## About this task
Before copying, set the pictures aside; then repeat every line below verbatim.

## Available data
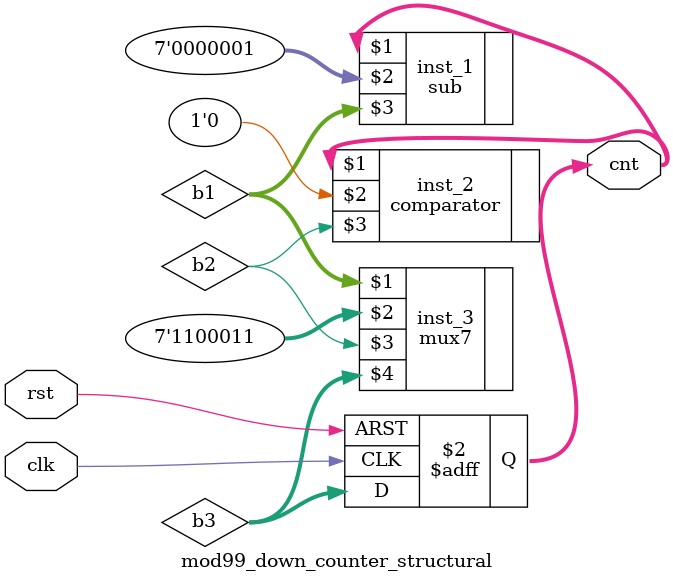
<source format=v>
module mod99_down_counter_structural (
     input clk, rst,
	 output reg [6:0] cnt
	 );
	 wire [6:0] b1, b3;
	 
     sub inst_1 (cnt, 7'd1, b1);
	 comparator inst_2 (cnt, 1'b0, b2);
	 mux7 inst_3 (b1, 7'd99, b2, b3);
	 
	 always @(posedge clk or posedge rst) begin
	     if (rst) 
		     cnt <= 7'd99;
		 else 
		     cnt <= b3;
		end
	endmodule
</source>
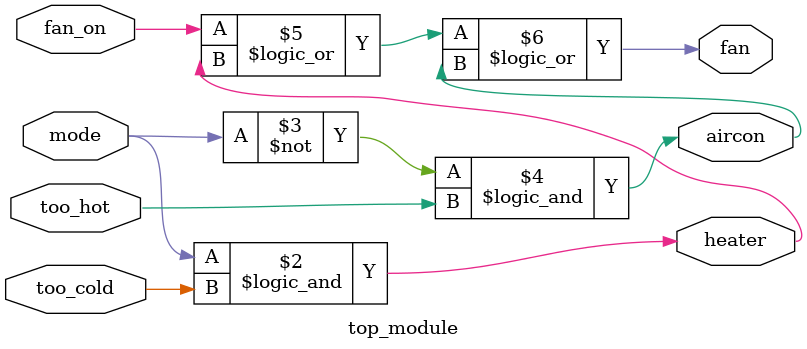
<source format=sv>
module top_module(
    input mode,
    input too_cold, 
    input too_hot,
    input fan_on,
    output heater,
    output aircon,
    output fan
);

    // assign the outputs based on the inputs and conditions
    assign heater = (mode == 1) && too_cold;
    assign aircon = (mode == 0) && too_hot;
    assign fan = fan_on || heater || aircon;

endmodule

</source>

## Solution for this problem
<source format=v>
module mod99_down_counter_structural (
     input clk, rst,
	 output reg [6:0] cnt
	 );
	 wire [6:0] b1, b3;
	 
     sub inst_1 (cnt, 7'd1, b1);
	 comparator inst_2 (cnt, 1'b0, b2);
	 mux7 inst_3 (b1, 7'd99, b2, b3);
	 
	 always @(posedge clk or posedge rst) begin
	     if (rst) 
		     cnt <= 7'd99;
		 else 
		     cnt <= b3;
		end
	endmodule
</source>
<source format=sv>
module top_module(
    input mode,
    input too_cold, 
    input too_hot,
    input fan_on,
    output heater,
    output aircon,
    output fan
);

    // assign the outputs based on the inputs and conditions
    assign heater = (mode == 1) && too_cold;
    assign aircon = (mode == 0) && too_hot;
    assign fan = fan_on || heater || aircon;

endmodule

</source>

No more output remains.